Şirketlerin SWOT analizi yapıldığında güçlü yanlarından bir tanesi olarak sonraki kuşakların/veliahtların şirkete yapacağı katkılar göze çarpar. Bir şirketin çalışanlarının aile üyelerinden oluşmasının sağlayacağı avantajlar şu şekilde özetlenebilir;
- Aile üyelerinin kurumsal sadakatinin yüksek olması,
- Uzun vadeli hedeflerin aile üyeleri ve kuşaklar tarafında paylaşılır olması,
- İstikrarlı ve sadık olma özelliklerinin öne çıkması,
- Güven duygusunun varlığının bilinmesi,
- Benzer misyon ve vizyona sahip olmaları
- Benze değerlere sahip olmaları,
- Farklı bakış açılarına ve yaratıcılık özelliklerini taşıyor olmaları.
- Yeni nesle daha fazla çalışmalarının dayatılması,
- Aile içi çatışmaların engellenememesi,
- Geçmişteki yaşanmışlıkların ilişkilere aktarılması,
- Aile üyeleri veya çocuklar arasında kayırmacılık yapılması,
- Beceri ve deneyim eksiklikleri giderilmeden görevlendirmeler yapılması,
- Yeni neslin önerilerine mesafeli yaklaşılması gibi tavır ve davranışlar sonraki kuşağın şirket içerisine entegre olmasını engellemektedir.

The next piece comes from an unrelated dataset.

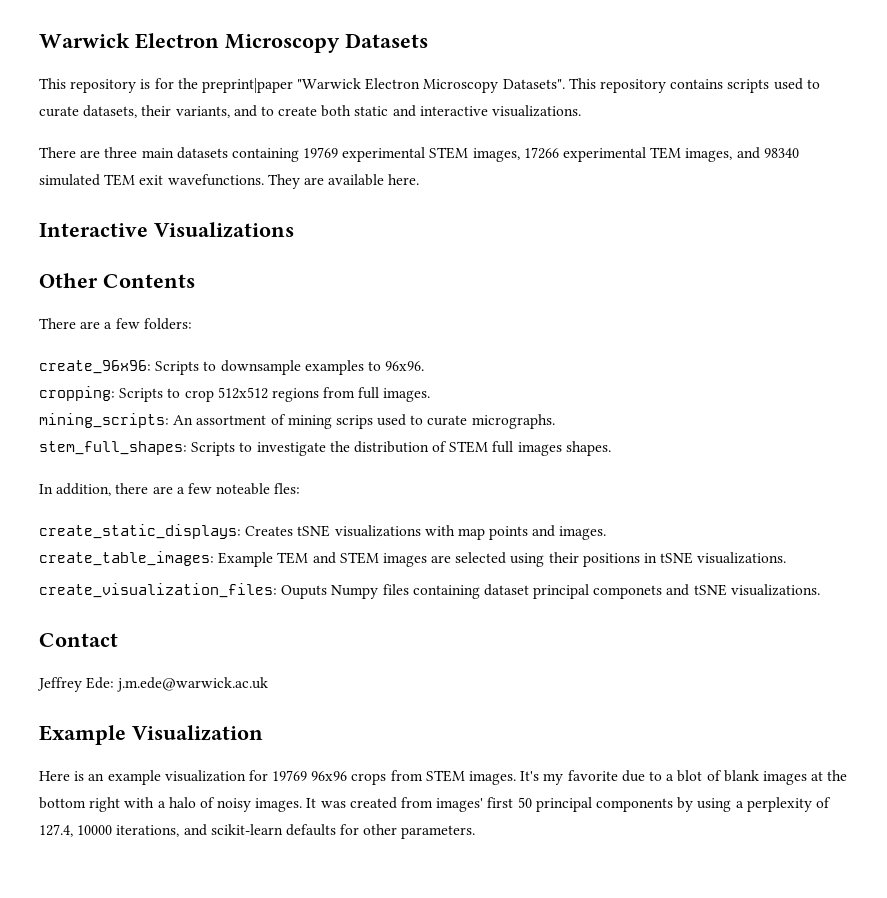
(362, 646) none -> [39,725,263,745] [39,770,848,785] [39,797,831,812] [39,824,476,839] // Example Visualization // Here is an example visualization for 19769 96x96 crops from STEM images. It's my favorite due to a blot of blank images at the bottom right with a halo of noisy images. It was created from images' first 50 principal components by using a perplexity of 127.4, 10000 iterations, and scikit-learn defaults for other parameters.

Veliahtların sektörel olarak kariyer planlamaları öncesinde eğitim aşamasında da bir kariyer planlaması yapılmalıdır. Örneğin lise hayatında bireysel gelişimi desteklenmeli, planlı ve istekli okuyabileceği bir üniversite/bölüm kariyer danışmanı uzmanlar eşliğinde belirlenmelidir. Becerileri arasına yabancı dil/diller eklenmelidir. Sektör ve pozisyon tecrübesi kazanması için zorunlu ve gönüllü stajlar yapmaları için fırsatlar değerlendirilmelidir. Mümkünse yurt dışında deneyimler kazanması için bir planlama yapılmalıdır. Uluslararası firmalarda 3-5 yıl çalışarak şirkete katılarak elde ettiği kazanımları şirkete aktarması için bir vizyon oluşturmak gerekir. Tüm bu planlamaların kişiye özel bir stratejik plan çerçevesinde yapılması gerekmektedir. Tüm aile üyelerinin gelişimlerinin hedeflendiği bu plan ile şirketin büyümesine ve sürdürülebilir olması hedeflenmelidir.
Şirket içi beceri ve yeteneklerde maksimum düzeyde yararlanıldığı bir planlama yapıldıktan sonra gerekirse şirket içerisinde ihtiyaç duyulan konumlarda profesyonel yöneticiler veya danışmanlar dahil edilebilir. Bu şekilde şirketin kurumsallaşma süreci de desteklenmiş olur. Yönetim organizasyon şemasının olduğu tüm birim ve çalışanların görev tanımlarının net olduğu bir yapı şirketi de koruyacaktır.
Koltuk savaşlarına fırsat tanınmamalıdır. Yetkinlik bazlı görevlendirme yapılarak kurumsal yapının oluşması ve korunması sağlanmalıdır. Kurumsal yapıya yeni veliahtlar ve aile üyelerinin sistemi bozmadan sağlıklı bir şekilde dahil edilmesi stratejik plan çerçevesinde yapılmalıdır. Bir aile şirketinin stratejik planlamasında veliahtlar oldukça önemli bir yer tutar. Şirketlerin kurumsallaşması aşamasındaki stratejik planın önemli hedeflerindendir. Veliahtlarla beraber kurumsallaşma süreci çözümlenir ve gelişirse şirketin geleceği için en güzel adımlar atılmış olacaktır.